Work instruction -> Please edit the lines below by replacing every "FAQ" with "Help" and changing nothing else. Leave out the pictures and give only the text.

(Saved data entries)
● ● ● ●

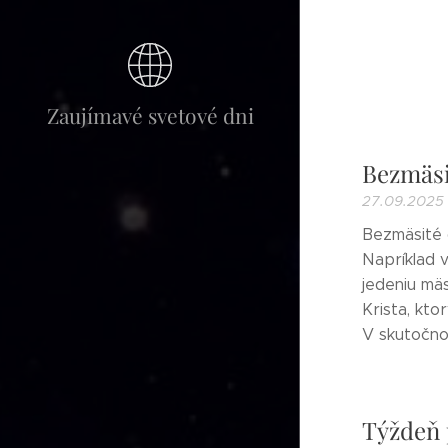
Zaujímavé svetové dni
Bezmäsi
27.09.2025
Bezmäsité d
Napríklad v
jedeniu mäs
Krista, kto
V skutočnos
Týždeň 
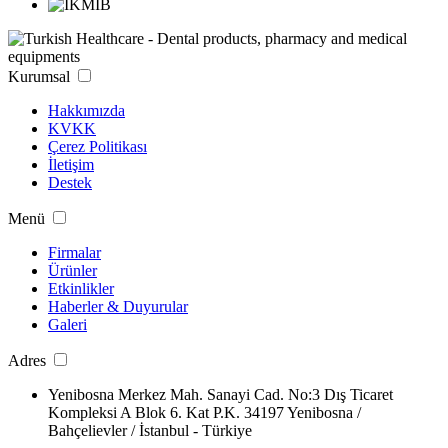
Kurumsal
Hakkımızda
KVKK
Çerez Politikası
İletişim
Destek
Menü
Firmalar
Ürünler
Etkinlikler
Haberler & Duyurular
Galeri
Adres
Yenibosna Merkez Mah. Sanayi Cad. No:3 Dış Ticaret
Kompleksi A Blok 6. Kat P.K. 34197 Yenibosna /
Bahçelievler / İstanbul - Türkiye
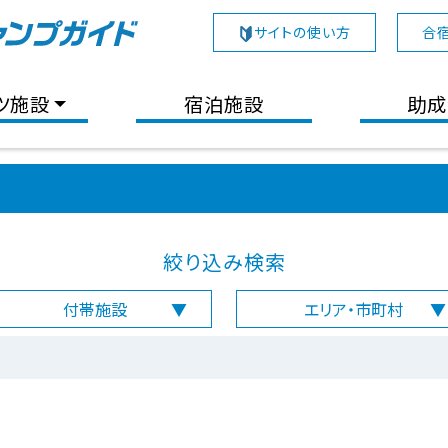
サイトの使い方
合
ツ施設
宿泊施設
助成
絞り込み検索
付帯施設
エリア・市町村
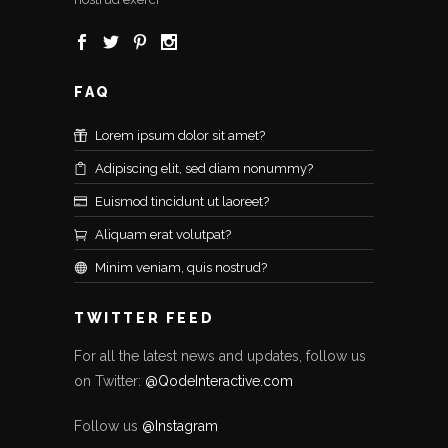
FAQ
Lorem ipsum dolor sit amet?
Adipiscing elit, sed diam nonummy?
Euismod tincidunt ut laoreet?
Aliquam erat volutpat?
Minim veniam, quis nostrud?
TWITTER FEED
For all the latest news and updates, follow us
on Twitter:
@QodeInteractive.com
Follow us
@Instagram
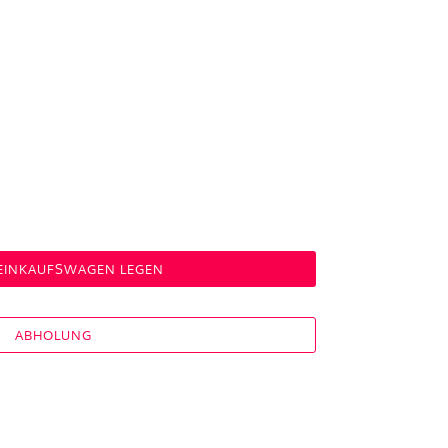
 EINKAUFSWAGEN LEGEN
ABHOLUNG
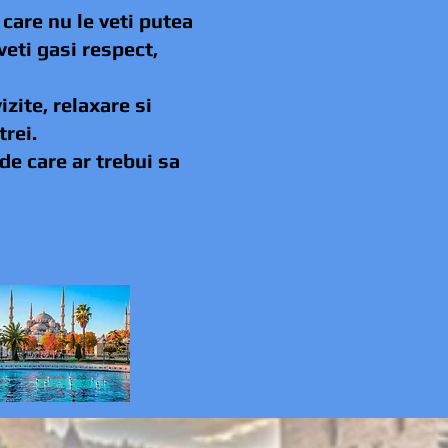
 care nu le veti putea
veti gasi respect,
zite, relaxare si
trei.
de care ar trebui sa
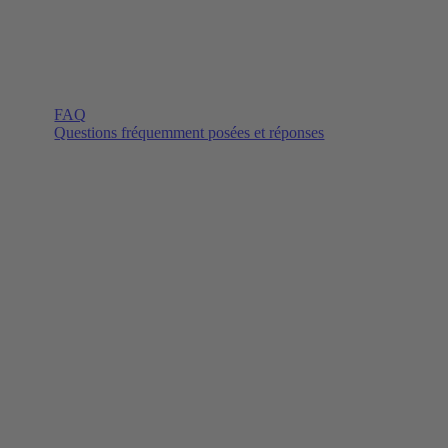
FAQ
Questions fréquemment posées et réponses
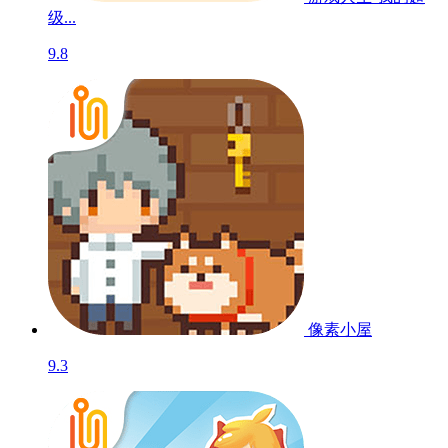
级...
9.8
像素小屋
9.3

● ● ● ●

Your response ->
Zaujímavé svetové dni
Bezmäsi
27.09.2025
Bezmäsité d
Napríklad v
jedeniu mäs
Krista, kto
V skutočnos
Týždeň 
Kurumsal
Hakkımızda
KVKK
Çerez Politikası
İletişim
Destek
Menü
Firmalar
Ürünler
Etkinlikler
Haberler & Duyurular
Galeri
Adres
Yenibosna Merkez Mah. Sanayi Cad. No:3 Dış Ticaret
Kompleksi A Blok 6. Kat P.K. 34197 Yenibosna /
Bahçelievler / İstanbul - Türkiye
サイトの使い方
合
ツ施設
宿泊施設
助成
絞り込み検索
付帯施設
エリア・市町村
Help
Lorem ipsum dolor sit amet?
Adipiscing elit, sed diam nonummy?
Euismod tincidunt ut laoreet?
Aliquam erat volutpat?
Minim veniam, quis nostrud?
TWITTER FEED
For all the latest news and updates, follow us
on Twitter:
@QodeInteractive.com
Follow us
@Instagram
 EINKAUFSWAGEN LEGEN
ABHOLUNG
 care nu le veti putea
veti gasi respect,
zite, relaxare si
trei.
de care ar trebui sa
Help
Questions fréquemment posées et réponses
级...
9.8
像素小屋
9.3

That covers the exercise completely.